_Task goal:_
Continue the piece on Software as a Service (SaaS) from its last sentence.

_Supplied passage:_
Software as a Service (SaaS)
John explains "Why run your accounting applications in-house when you can access the same functionality via a web browser on your desktop? Wouldn't it be good if instead of having to wait for your IT department to upgrade to the latest release of your chosen accounting application you just found it waiting for you when you open up your browser?"
The editorial caught my attention because just yesterday, BusinessWeek sent me a survey (OK, a reminder to do the survey)as a member of their BusinessWeek Alliance Panel. The survey was all about SaaS. Taking the BusinessWeek survey, most of the answer choices weren't relevant to my needs, to why I would consider using SaaS tools.
Personally, my interest in the concept started when I saw an Intuit demonstration of one of their new tools. Their Online Document Exchange  system seems like an excellent idea. Instead of emailing tax returns or other forms to your client to review, you upload them into their secure system. Your client can log in to retrieve the document to review it, or print out signature pages.
Conversely, instead of faxing or emailing documents to you, your client can upload them into their own private section of the database. You or your staff can retrieve the documents to use for their tax return.
Everything is secure. Your client's SSNs and TINs are protected. Data isn't lost or inadvertently sent to the wrong email address. We don't run afoul of Circular 230 rules about mailing or emailing client documents with ID numbers.
It cuts down on paper flow, copying, faxing, etc. And you never have to look for misplaced documents. Think of the filing time you can save - especially since the Online Document Exchange  integrates with Intuit's Document Management System  using a dual system like this makes perfect sense.

[Records from a data source]
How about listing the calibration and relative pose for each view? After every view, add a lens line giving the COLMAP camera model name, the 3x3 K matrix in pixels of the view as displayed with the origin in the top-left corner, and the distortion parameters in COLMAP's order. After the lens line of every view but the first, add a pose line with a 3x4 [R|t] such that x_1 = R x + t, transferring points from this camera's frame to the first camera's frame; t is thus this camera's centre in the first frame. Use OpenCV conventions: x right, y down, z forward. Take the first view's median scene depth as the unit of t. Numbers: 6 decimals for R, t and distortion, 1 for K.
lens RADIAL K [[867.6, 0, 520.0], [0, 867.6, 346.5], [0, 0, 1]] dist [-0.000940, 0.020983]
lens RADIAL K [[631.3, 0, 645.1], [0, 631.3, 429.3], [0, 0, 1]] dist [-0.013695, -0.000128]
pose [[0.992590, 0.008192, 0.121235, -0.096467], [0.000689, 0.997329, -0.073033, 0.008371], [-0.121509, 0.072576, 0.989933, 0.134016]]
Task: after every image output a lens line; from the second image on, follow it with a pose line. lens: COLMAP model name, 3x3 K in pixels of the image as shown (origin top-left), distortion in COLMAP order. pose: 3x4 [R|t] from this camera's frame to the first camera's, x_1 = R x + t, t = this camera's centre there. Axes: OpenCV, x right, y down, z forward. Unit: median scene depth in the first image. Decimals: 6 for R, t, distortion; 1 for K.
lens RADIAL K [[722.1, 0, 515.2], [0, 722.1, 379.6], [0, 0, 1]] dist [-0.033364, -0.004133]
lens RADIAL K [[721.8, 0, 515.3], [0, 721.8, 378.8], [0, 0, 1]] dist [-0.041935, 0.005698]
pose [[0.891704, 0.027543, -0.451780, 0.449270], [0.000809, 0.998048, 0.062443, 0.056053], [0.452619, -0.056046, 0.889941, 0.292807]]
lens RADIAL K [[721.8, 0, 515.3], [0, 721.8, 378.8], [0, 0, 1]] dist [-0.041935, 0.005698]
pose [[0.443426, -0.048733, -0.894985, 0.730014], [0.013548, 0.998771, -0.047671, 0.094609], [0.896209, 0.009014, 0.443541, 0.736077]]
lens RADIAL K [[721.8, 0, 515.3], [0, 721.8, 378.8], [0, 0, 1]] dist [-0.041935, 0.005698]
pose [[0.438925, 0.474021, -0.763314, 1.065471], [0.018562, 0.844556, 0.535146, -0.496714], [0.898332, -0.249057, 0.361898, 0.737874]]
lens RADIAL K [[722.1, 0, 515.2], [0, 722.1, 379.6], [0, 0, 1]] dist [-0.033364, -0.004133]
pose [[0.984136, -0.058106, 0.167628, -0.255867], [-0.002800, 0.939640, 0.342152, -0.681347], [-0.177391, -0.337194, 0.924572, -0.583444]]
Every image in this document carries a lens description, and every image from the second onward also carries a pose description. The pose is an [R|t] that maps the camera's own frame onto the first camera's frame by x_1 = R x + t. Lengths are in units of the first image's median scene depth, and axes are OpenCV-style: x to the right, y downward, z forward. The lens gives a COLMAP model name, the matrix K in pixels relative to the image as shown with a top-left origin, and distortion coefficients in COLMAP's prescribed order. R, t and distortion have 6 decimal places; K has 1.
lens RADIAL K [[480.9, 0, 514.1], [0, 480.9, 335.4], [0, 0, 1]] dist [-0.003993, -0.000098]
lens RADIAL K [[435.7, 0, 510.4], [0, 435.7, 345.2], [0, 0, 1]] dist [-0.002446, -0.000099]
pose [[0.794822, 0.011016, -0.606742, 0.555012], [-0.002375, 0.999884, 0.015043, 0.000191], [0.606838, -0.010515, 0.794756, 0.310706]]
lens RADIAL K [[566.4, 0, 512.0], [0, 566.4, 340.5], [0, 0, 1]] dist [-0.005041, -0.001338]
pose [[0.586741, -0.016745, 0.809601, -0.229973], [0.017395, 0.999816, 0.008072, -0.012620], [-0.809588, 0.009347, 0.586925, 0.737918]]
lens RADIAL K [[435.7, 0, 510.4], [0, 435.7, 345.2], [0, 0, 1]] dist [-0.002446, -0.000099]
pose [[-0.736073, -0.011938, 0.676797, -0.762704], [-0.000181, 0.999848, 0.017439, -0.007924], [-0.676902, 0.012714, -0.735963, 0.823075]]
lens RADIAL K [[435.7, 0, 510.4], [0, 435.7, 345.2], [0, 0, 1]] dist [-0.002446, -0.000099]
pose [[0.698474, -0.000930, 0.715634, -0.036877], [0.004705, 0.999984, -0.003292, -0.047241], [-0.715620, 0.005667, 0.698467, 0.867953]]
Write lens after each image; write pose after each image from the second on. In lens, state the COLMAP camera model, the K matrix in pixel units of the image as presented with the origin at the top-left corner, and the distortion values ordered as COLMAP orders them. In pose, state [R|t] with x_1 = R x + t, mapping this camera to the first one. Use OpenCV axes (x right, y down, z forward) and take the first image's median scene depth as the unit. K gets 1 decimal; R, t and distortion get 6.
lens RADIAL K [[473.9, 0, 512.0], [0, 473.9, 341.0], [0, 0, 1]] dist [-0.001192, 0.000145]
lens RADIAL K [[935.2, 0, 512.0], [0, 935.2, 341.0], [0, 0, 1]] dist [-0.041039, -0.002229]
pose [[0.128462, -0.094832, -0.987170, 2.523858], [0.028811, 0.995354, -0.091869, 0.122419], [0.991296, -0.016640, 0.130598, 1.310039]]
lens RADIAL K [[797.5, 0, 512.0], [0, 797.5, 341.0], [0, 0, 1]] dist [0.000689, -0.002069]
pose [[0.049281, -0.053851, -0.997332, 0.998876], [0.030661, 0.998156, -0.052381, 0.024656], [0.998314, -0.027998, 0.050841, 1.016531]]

_Exercise response:_
In fact, I had intended to implement these systems this tax season. (Got sidetracked with a little hospital time, but..) I still like the idea and will test it out with my clients this summer.
After all, these days, most of your clients have computers and online access. Being able to upload their documents will make them feel a little more secure than mailing you originals, where they sometimes (not often, but...) get lost in the mail. Being able to log into their accounts, they don't have to call you for a copy of an urgently needed W-2 or 1099. Or even to request a copy of a tax return. It would all be there online for them. All they need is their username and password. (So, they will call you for that...of course.)
Oh, and all the records are continuously backed up - so even if your office burns down, or collapses due to an earthquake (hey, I live in California. It's been know to happen!), you can easily retrieve all your client data - and anything else you've chosen to store in this SaaS system.
It all sounds great, right!
Then I run across this question: “What happens to my data if my SaaS service provider/remote hosting service/other outsourced service fails as a business and is forced to close?”
Uh oh! That's a very good question. A fellow named Martin Banks tackles this question for the new BusinessCloud9 site. 
Read what he as to say. Then, use your best judgment about implementing technologies like this.
Using the right tools can be a boon to your practice, and perhaps even reduce the staff you need - and reduce errors.
Be really, really cautious. Using online technologies like this you definitely want the company to be solid so they stay in business forever; to have deep pockets in case you are sued by clients for identity theft or other data-related disasters; and not to have a monopoly so they can raise their prices beyond reason.
Have you tried SaaS tools like these or others? What do you think?